In response to one of the key concerns identified in the report of the Secretary General on the quadrennial comprehensive policy review of operational activities for development of the United Nations system (A/67/93-E/2012/79) and in the independent evaluation of lessons learned from “Delivering as one (see A/66/859), the High-level Committee on Management has placed emphasis on developing strong measurement systems to assess progress in its respective areas of work in terms of cost savings and efficiency gains, and has prioritized initiatives that have a strong field impact.

To enhance strategic planning and reporting on results of United Nations operations at the country level, the United Nations Development Group developed a new common instrument — the “business operations strategy” — to serve as a medium-term strategic framework for United Nations operations at the country level. The strategy is being piloted in seven countries to form the basis for strategic planning, resource mobilization, results and impact measurement and reporting. A suite of capacity-building measures and supporting instruments was developed to facilitate strategic prioritization and impact measurement of harmonized business operations, including instruments for simplified transaction cost analysis, cost-benefit measurement and business process analysis.

In addition, working closely with the United Nations Development Group, the High-level Committee on Management actively contributed to the development of the standard operating procedures, which represent a key tool for operational coordination and effectiveness at the country level, and a means bringing more coherence and better alignment between the policy directions set by headquarters and the needs and corresponding implementation at the field level.
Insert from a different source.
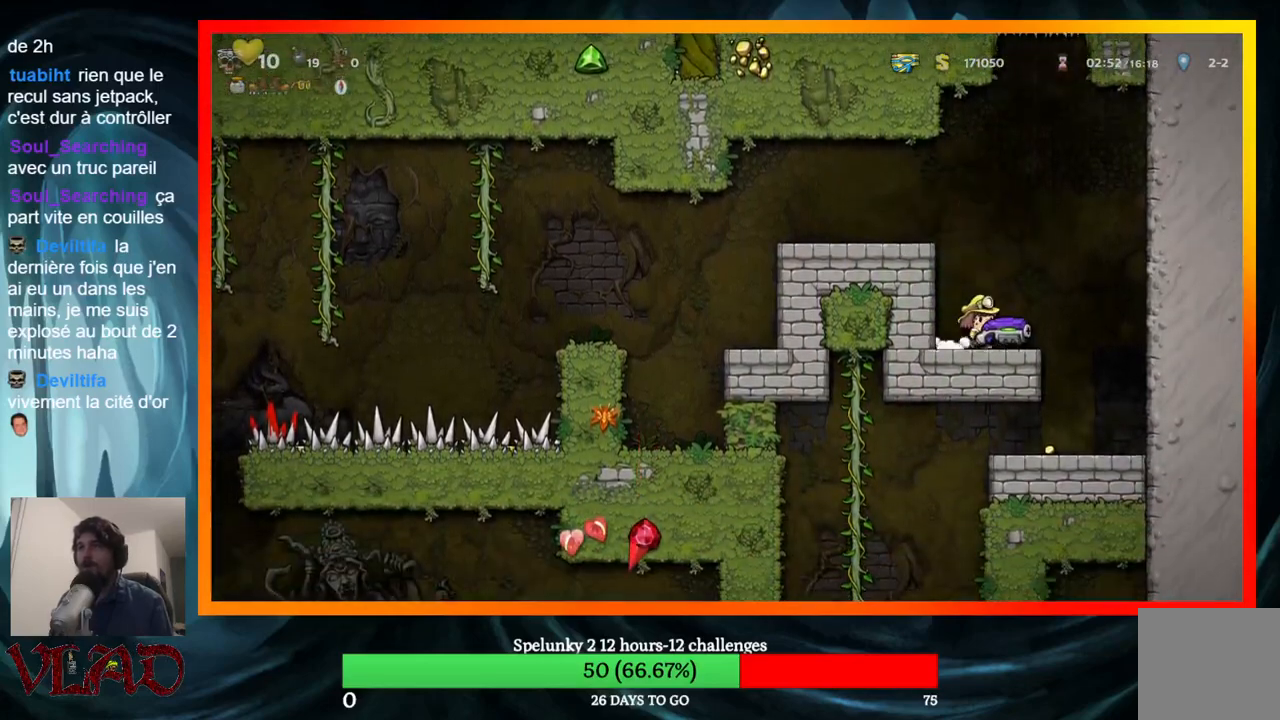
{"buttons": ["DPAD_LEFT"], "events": [[183, "DPAD_RIGHT", "up"], [350, "DPAD_LEFT", "down"]]}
The major enabling factor for the significant progress reported in the area of harmonization and simplification of business practices through the High-level Committee on Management is represented by the ad hoc resources made available through the plan of action for the harmonization and simplification of business practices in the United Nations system, as described below.

Procurement

A project on harmonization of procurement in the field, which was completed in 2012, delivered inter-agency procurement guidelines and identified elements in organizations’ policies and procedures that required alignment to ensure that collaboration in the field could be optimized.

Financial management

A harmonization of business practices project on treasury services, focusing on foreign exchange and launched in 2011, came to maturity in 2012 and reported over $20 million in savings from better exchange rates through collaboration, directly benefiting programmatic delivery by increasing the amount of local currency available to implement programmes. Furthermore, additional work in treasury services in the area of common banking was initiated in late 2012.

Human resources and safety and security of staff

Responding to the call for improved harmonization in human resources (resolution 62/208, para. 121; and resolution 64/289, para. 45), the High-level Committee on Management launched a pilot project on harmonization of the recruitment process in the field. This project is expected to streamline processes and improve mobility for national and general service staff, and also responds to calls for action in the area of human resources from the lessons learned from the “Delivering as one” pilots.

Information and communications technology

Agencies of the United Nations system continue to work towards the harmonization of ICT services, at both the country and headquarters levels. Analysis performed as part of the report of the Secretary-General on the quadrennial comprehensive policy review (A/67/93-E/2012/79) indicates that shared ICT infrastructure introduced into several programme countries has begun to show results in terms of efficiencies.